Specifically, if their affiliates are getting money from cable and satellite operators in return for carrying their signal, the networks want a cut. Today, the CEO of Belo Corp., which owns a handful of ABC affiliates, said that Walt Disney-owned network had approached them about receiving a portion of any revenue it is getting from cable and satellite operators. Belo CEO Dunia Shive declined to say how much ABC was asking for but said it wasn’t ‘100%.’ Well that’s nice of them. The news was first reported by TVNewsCheck, a well-regarded industry website. Belo currently gets more than $40 million annually from cable operators for their signals.
The industry lingo for payments from a cable or satellite operator for a broadcaster’s TV signal is ‘retransmission consent.’ Yes, that phrase will make your eyes glaze over, but it’s actually a very important issue for broadcasters and cable operators. In a nutshell, broadcasters want cable operators to pay them to carry their feeds just like they already pay cable channels such as ESPN and TNT. Cable operators have always argued that since broadcast signals are available free over the air, why should they pay.
But momentum seems to be swinging toward the broadcasters on this one. Whenever one of these battles reaches a stalemate and a cable operator stops carrying a broadcaster, the public outcry is usually vented toward the distributor, not the program supplier.

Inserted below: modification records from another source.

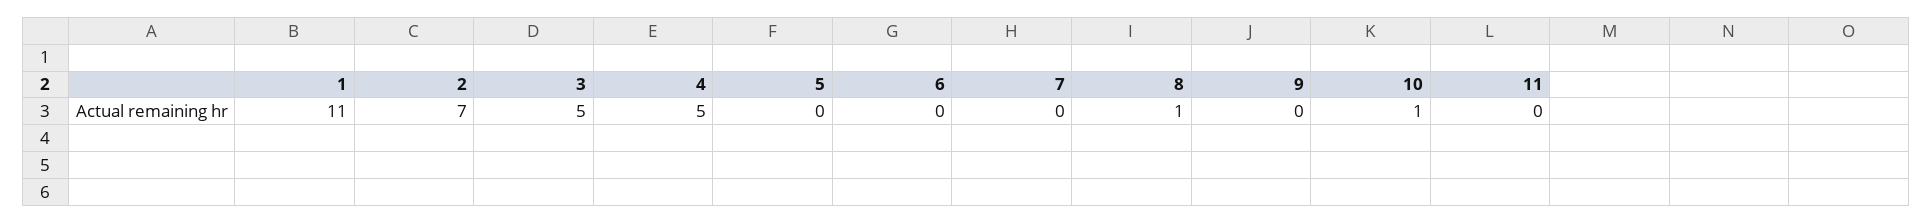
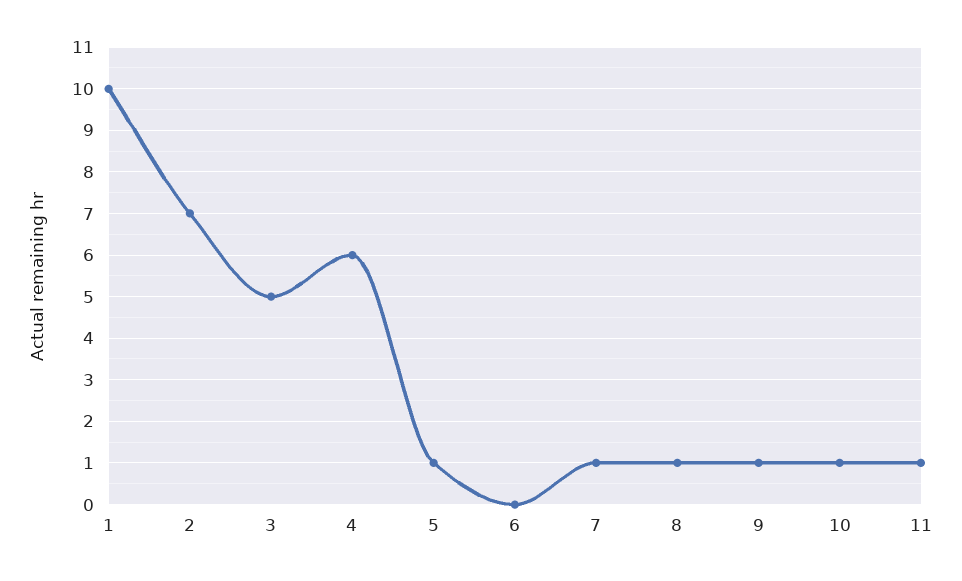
  {
-   "1": 11,
+   "1": 10,
    "2": 7,
    "3": 5,
-   "4": 5,
+   "4": 6,
-   "5": 0,
+   "5": 1,
    "6": 0,
-   "7": 0,
+   "7": 1,
    "8": 1,
-   "9": 0,
+   "9": 1,
    "10": 1,
-   "11": 0
+   "11": 1
  }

If broadcasters can actually start to get paid in real dollars (or nickels and dimes), then it can have that long-sought-after second revenue stream that cable networks already enjoy. News Corp., parent of Fox and owner of almost 30 TV stations, and CBS have been the most vocal about getting payments from cable operators.
We’re not talking chump change here. Michael Nathanson, media analyst with Sanford C. Bernstein, says if News Corp. could get 50 cents per subscriber for its Fox stations and another 25 cents for its non-Fox stations, that would translate to more than $300 million in revenue and operating income. In the past, big media companies such as News Corp. and Disney have not gone after cash aggressively. Instead, they have usually opted to allow distributors to carry their stations for ‘free’ in return for also carrying their cable networks for pay. This is how many channels including FX and ESPN2 were launched.
But not only do the networks want money for their own stations, they also want money from their affiliates as well. Their logic is that since it’s network programming that attracts the most viewers, they should get a piece of the -- here comes those words again -- retransmission consent fees.
Of course, the affiliates already give the networks the bulk of their commercial inventory and in many cases are already paying them to carry programming, so one might understand if going after their retransmission consent causes some brows to furrow a little.